The Possibility of Optimistic Futurism
Do you know the futurist manifesto of Filippo Tommaso Marinetti? His aesthetic movement was a story of folly and failure, which even his commitment to fascism could not redeem, being only mewling obsequity to the ruling powers of Italy in his lifetime. But despite his shortcomings, there is a thread of techno-optimism in his famous manifesto, a spirit and a joyousness I have scarcely encountered in all my fascinations with the science fiction genre.
Marinetti declares that the splendor of the world has been enriched by a new beauty: the beauty of speed.
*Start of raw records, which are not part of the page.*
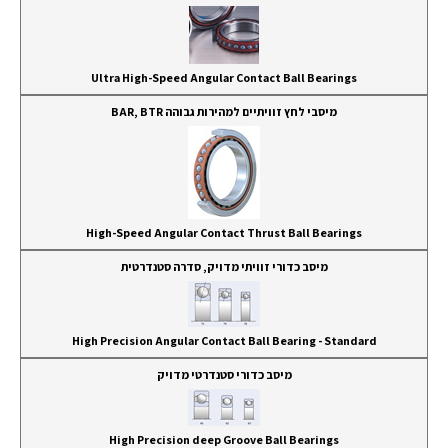
Ultra High-Speed Angular Contact Ball Bearings
מיסבי לחץ זוויתיים למהירות גבוהה BAR, BTR
High-Speed Angular Contact Thrust Ball Bearings
מיסב כדורי זוויתי מדויק, סדרה סטנדרטית
High Precision Angular Contact Ball Bearing - Standard
מיסב כדורי סטנדרטי מדויק
High Precision deep Groove Ball Bearings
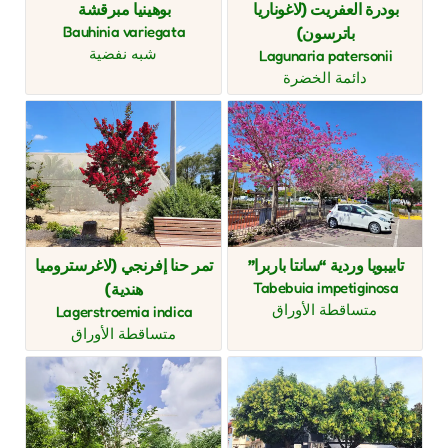
بودرة العفريت (لاغوناريا
بوهينيا مبرقشة
Bauhinia variegata
باترسون)
شبه نفضية
Lagunaria patersonii
دائمة الخضرة
تابيبويا وردية “سانتا باربرا”
تمر حنا إفرنجي (لاغرستروميا
Tabebuia impetiginosa
هندية)
متساقطة الأوراق
Lagerstroemia indica
متساقطة الأوراق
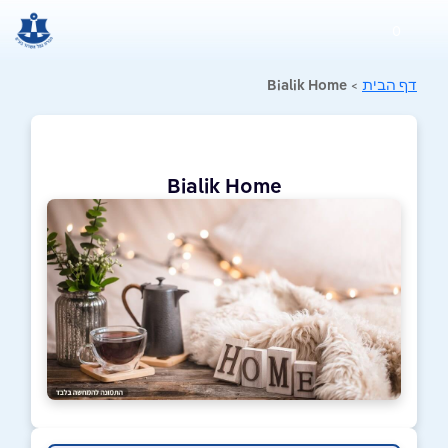
0
דף הבית
>
Bialik Home
Bialik Home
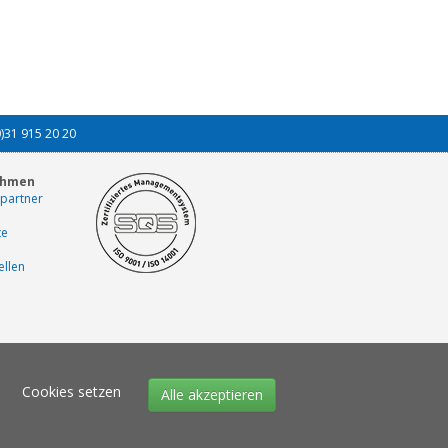
0)31 915 20 20
ehmen
partner
te
ellen
Cookies setzen
Alle akzeptieren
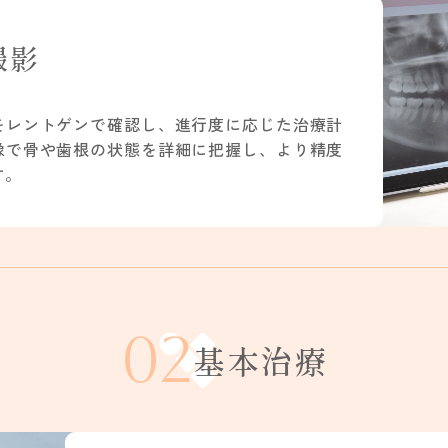
撮影
をレントゲンで確認し、進行度に応じた治療計
像で骨や歯根の状態を詳細に把握し、より精度
す。
02
基本治療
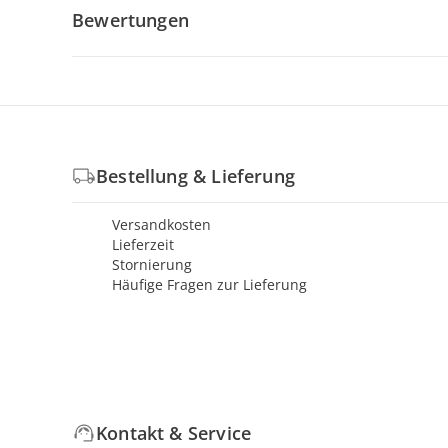
Bewertungen
Bestellung & Lieferung
Versandkosten
Lieferzeit
Stornierung
Häufige Fragen zur Lieferung
Kontakt & Service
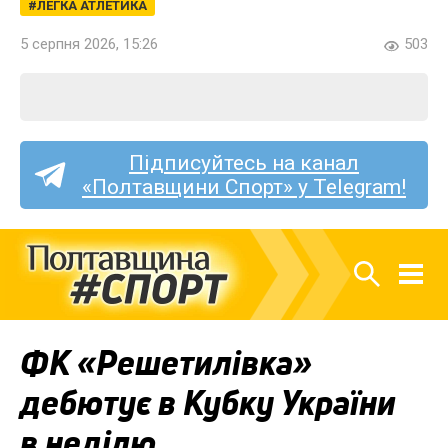
ЛЕГКА АТЛЕТИКА
5 серпня 2026, 15:26
503
Підписуйтесь на канал
«Полтавщини Спорт» у Telegram!
ФК «Решетилівка»
дебютує в Кубку України
в неділю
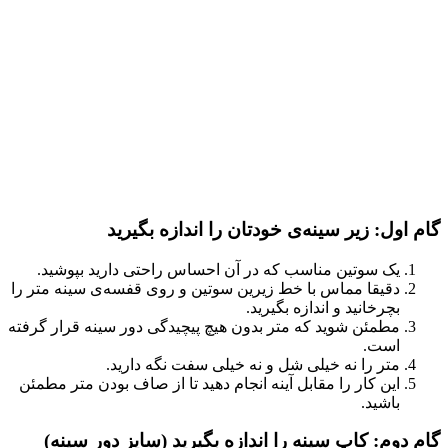
گام اول: زیر سینه‌ی خودتان را اندازه بگیرید
یک سوتین مناسب که در آن احساس راحتی دارید بپوشید.
دقیقا مماس با خط زیرین سوتین و روی قفسه‌ی سینه متر را
بچرخانید و اندازه بگیرید.
مطمئن شوید که متر بدون هیچ پیچیدگی دور سینه قرار گرفته
است.
متر را نه خیلی شل و نه خیلی سفت نگه دارید.
این کار را مقابل آینه انجام دهید تا از صاف بودن متر مطمئن
باشید.
گام دوم: کاپ سینه را اندازه بگیرید (سایز دور سینه)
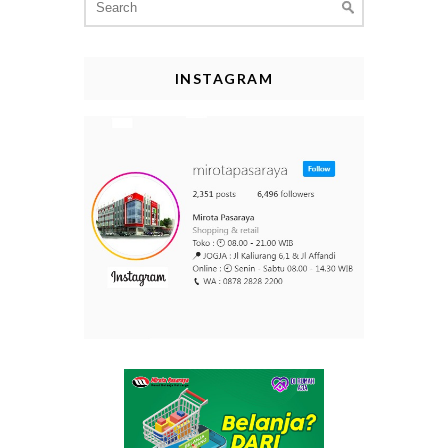
for:
INSTAGRAM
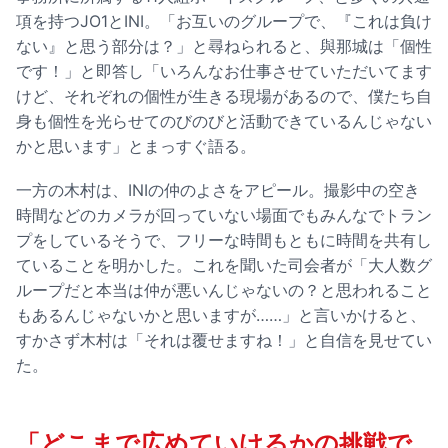
項を持つJO1とINI。「お互いのグループで、『これは負け
ない』と思う部分は？」と尋ねられると、與那城は「個性
です！」と即答し「いろんなお仕事させていただいてます
けど、それぞれの個性が生きる現場があるので、僕たち自
身も個性を光らせてのびのびと活動できているんじゃない
かと思います」とまっすぐ語る。
一方の木村は、INIの仲のよさをアピール。撮影中の空き
時間などのカメラが回っていない場面でもみんなでトラン
プをしているそうで、フリーな時間もともに時間を共有し
ていることを明かした。これを聞いた司会者が「大人数グ
ループだと本当は仲が悪いんじゃないの？と思われること
もあるんじゃないかと思いますが……」と言いかけると、
すかさず木村は「それは覆せますね！」と自信を見せてい
た。
「どこまで広めていけるかの挑戦で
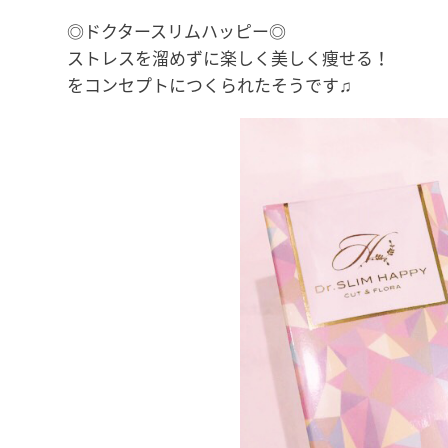
◎ドクタースリムハッピー◎
ストレスを溜めずに楽しく美しく痩せる！
をコンセプトにつくられたそうです♫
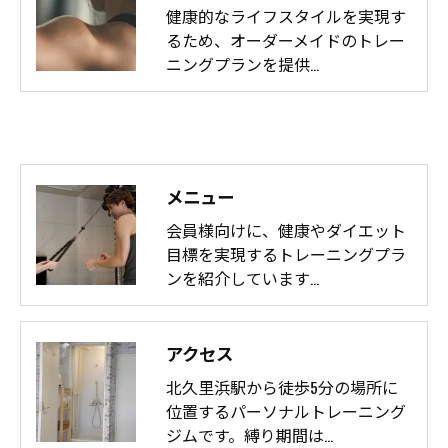
健康的なライフスタイルを実現す
るため、オーダーメイドのトレー
ニングプランを提供…
メニュー
会員様向けに、健康やダイエット
目標を実現するトレーニングプラ
ンを紹介しています…
アクセス
北久里浜駅から徒歩5分の場所に
位置するパーソナルトレーニング
ジムです。縛り期間は…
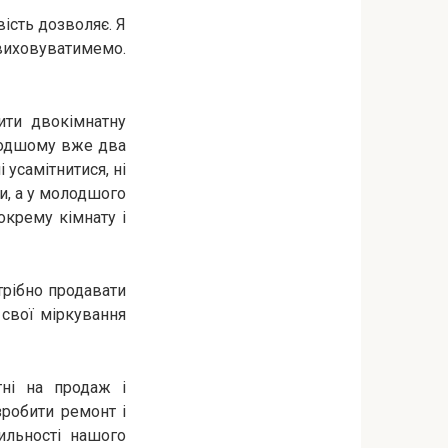
вість дозволяє. Я
виховуватимемо.
ити двокімнатну
олодшому вже два
 усамітнитися, ні
ти, а у молодшого
окрему кімнату і
трібно продавати
свої міркування
тні на продаж і
зробити ремонт і
вильності нашого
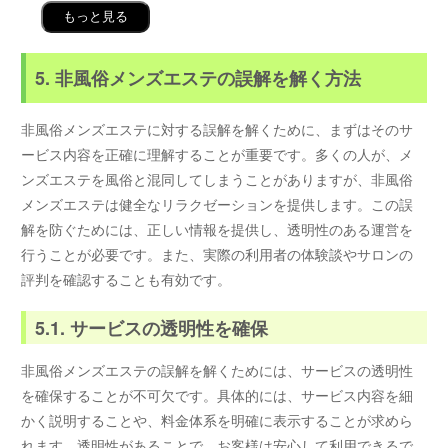
もっと見る
5. 非風俗メンズエステの誤解を解く方法
非風俗メンズエステに対する誤解を解くために、まずはそのサ
ービス内容を正確に理解することが重要です。多くの人が、メ
ンズエステを風俗と混同してしまうことがありますが、非風俗
メンズエステは健全なリラクゼーションを提供します。この誤
解を防ぐためには、正しい情報を提供し、透明性のある運営を
行うことが必要です。また、実際の利用者の体験談やサロンの
評判を確認することも有効です。
5.1. サービスの透明性を確保
非風俗メンズエステの誤解を解くためには、サービスの透明性
を確保することが不可欠です。具体的には、サービス内容を細
かく説明することや、料金体系を明確に表示することが求めら
れます。透明性があることで、お客様は安心して利用できるで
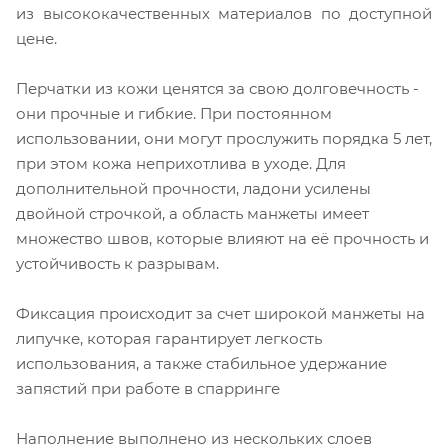
из высококачественных материалов по доступной
цене.
Перчатки из кожи ценятся за свою долговечность -
они прочные и гибкие. При постоянном
использовании, они могут прослужить порядка 5 лет,
при этом кожа неприхотлива в уходе. Для
дополнительной прочности, ладони усилены
двойной строчкой, а область манжеты имеет
множество швов, которые влияют на её прочность и
устойчивость к разрывам.
Фиксация происходит за счет широкой манжеты на
липучке, которая гарантирует легкость
использования, а также стабильное удержание
запястий при работе в спарринге
Наполнение выполнено из нескольких слоев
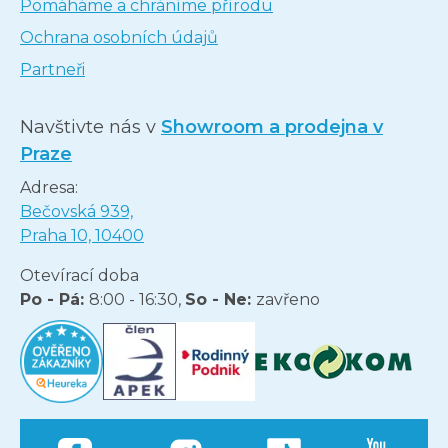
Pomáháme a chráníme přírodu
Ochrana osobních údajů
Partneři
Navštivte nás v
Showroom a prodejna v
Praze
Adresa:
Bečovská 939,
Praha 10, 10400
Otevírací doba
Po - Pá:
8:00 - 16:30,
So - Ne:
zavřeno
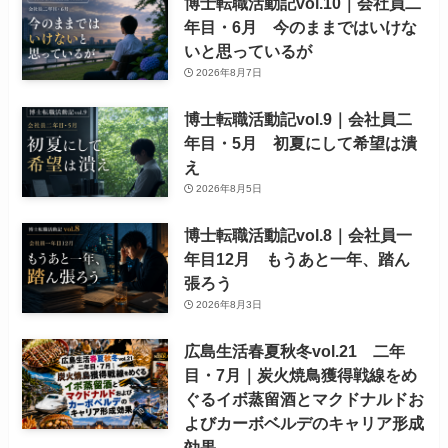
博士転職活動記vol.10｜会社員二
年目・6月 今のままではいけな
いと思っているが
2026年8月7日
博士転職活動記vol.9｜会社員二
年目・5月 初夏にして希望は潰
え
2026年8月5日
博士転職活動記vol.8｜会社員一
年目12月 もうあと一年、踏ん
張ろう
2026年8月3日
広島生活春夏秋冬vol.21 二年
目・7月｜炭火焼鳥獲得戦線をめ
ぐるイボ蒸留酒とマクドナルドお
よびカーボベルデのキャリア形成
効果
A racing automobile with its bonnet adorned with great tubes like serpents with explosive breath ... a roaring motor car which seems to run on machine-gun fire, the gluttonous railway stations devouring smoking serpents; factories suspended from the clouds by the thread of their smoke; bridges with the leap of gymnasts flung across the diabolic cutlery of sunny rivers: adventurous steamers sniffing the horizon; great-breasted locomotives, puffing on the rails like enormous steel horses with long tubes for a bridle, and the gliding flight of aeroplanes whose propeller sounds like the flapping of a flag and the applause of enthusiastic crowds.
These words inspire me. Who among you will have the courage, audacity, and revolt to praise the beauty of speed, to glorify war, militarism, patriotism, the beautiful ideas that kill, and the contempt for woman?